TASK ▸ For the records below, output word for word the lines from the one with "synthesis and antioxidant" up to and including the one with "Although the Earth". No pictures.

Segment Start: INPUT RECORDS

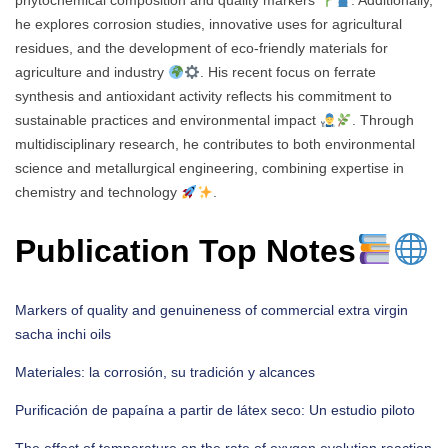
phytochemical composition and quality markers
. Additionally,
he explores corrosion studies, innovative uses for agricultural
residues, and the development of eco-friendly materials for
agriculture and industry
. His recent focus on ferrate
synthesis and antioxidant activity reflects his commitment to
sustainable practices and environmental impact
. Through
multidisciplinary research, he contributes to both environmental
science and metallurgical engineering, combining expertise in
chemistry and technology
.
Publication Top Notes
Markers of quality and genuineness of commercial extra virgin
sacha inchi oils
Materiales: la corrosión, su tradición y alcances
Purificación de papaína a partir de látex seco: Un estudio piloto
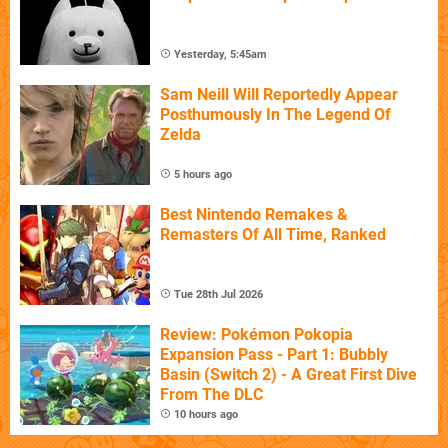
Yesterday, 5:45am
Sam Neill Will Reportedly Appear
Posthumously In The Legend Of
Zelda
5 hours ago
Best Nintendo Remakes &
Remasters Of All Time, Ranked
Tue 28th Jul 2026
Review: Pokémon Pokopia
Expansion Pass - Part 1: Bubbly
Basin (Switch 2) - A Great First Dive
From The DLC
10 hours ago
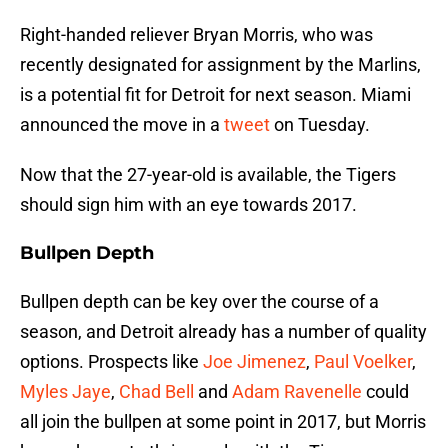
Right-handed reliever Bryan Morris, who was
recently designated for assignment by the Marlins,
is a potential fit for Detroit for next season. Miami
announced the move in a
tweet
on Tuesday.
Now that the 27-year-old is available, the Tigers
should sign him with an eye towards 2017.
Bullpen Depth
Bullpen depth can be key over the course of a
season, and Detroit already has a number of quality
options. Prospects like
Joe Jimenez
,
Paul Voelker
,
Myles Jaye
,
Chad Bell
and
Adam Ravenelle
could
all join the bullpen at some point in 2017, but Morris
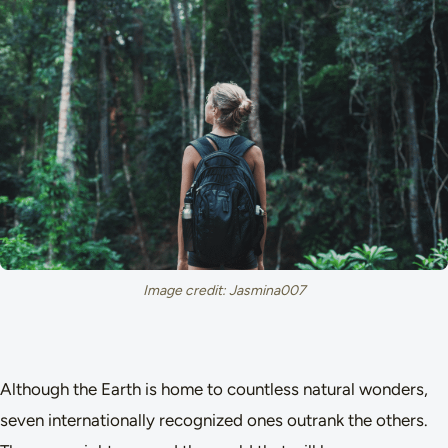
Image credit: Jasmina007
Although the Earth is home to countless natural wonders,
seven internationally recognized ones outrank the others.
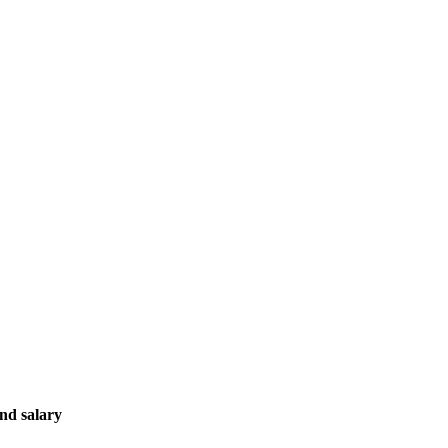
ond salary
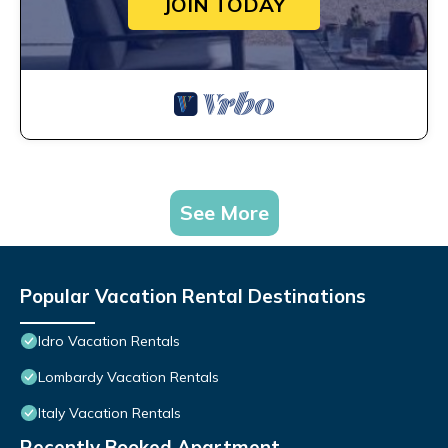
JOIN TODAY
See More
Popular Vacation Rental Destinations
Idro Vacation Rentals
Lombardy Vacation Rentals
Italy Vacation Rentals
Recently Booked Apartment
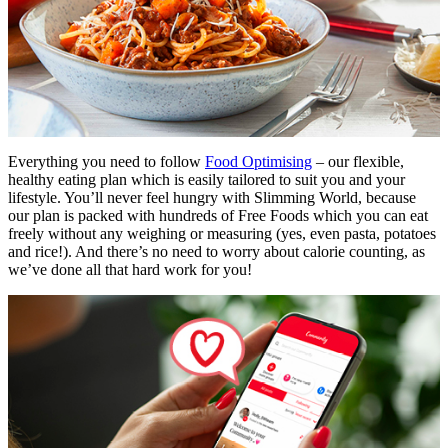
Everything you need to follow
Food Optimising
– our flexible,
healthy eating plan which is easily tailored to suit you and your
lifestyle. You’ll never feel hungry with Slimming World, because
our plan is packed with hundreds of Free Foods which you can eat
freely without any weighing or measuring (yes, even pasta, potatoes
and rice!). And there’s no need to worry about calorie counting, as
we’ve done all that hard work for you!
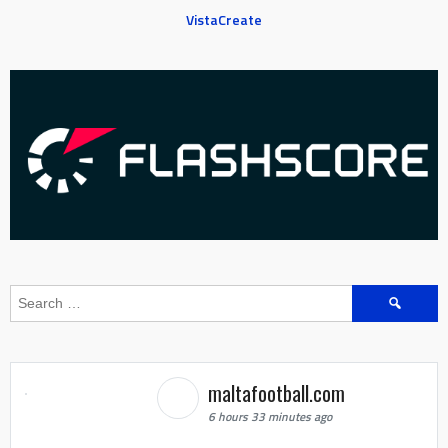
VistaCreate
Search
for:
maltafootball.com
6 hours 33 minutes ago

Segment End: INPUT RECORDS

REPLY ▸
synthesis and antioxidant activity reflects his commitment to
sustainable practices and environmental impact
. Through
multidisciplinary research, he contributes to both environmental
science and metallurgical engineering, combining expertise in
chemistry and technology
.
Publication Top Notes
Markers of quality and genuineness of commercial extra virgin
sacha inchi oils
Materiales: la corrosión, su tradición y alcances
Purificación de papaína a partir de látex seco: Un estudio piloto
Yesterday, 5:45am
Sam Neill Will Reportedly Appear
Posthumously In The Legend Of
Zelda
5 hours ago
Best Nintendo Remakes &
Remasters Of All Time, Ranked
Tue 28th Jul 2026
Review: Pokémon Pokopia
Expansion Pass - Part 1: Bubbly
Basin (Switch 2) - A Great First Dive
From The DLC
10 hours ago
Right-handed reliever Bryan Morris, who was
recently designated for assignment by the Marlins,
is a potential fit for Detroit for next season. Miami
announced the move in a
tweet
on Tuesday.
Now that the 27-year-old is available, the Tigers
should sign him with an eye towards 2017.
Bullpen Depth
Bullpen depth can be key over the course of a
season, and Detroit already has a number of quality
options. Prospects like
Joe Jimenez
,
Paul Voelker
,
Myles Jaye
,
Chad Bell
and
Adam Ravenelle
could
all join the bullpen at some point in 2017, but Morris
Image credit: Jasmina007
Although the Earth is home to countless natural wonders,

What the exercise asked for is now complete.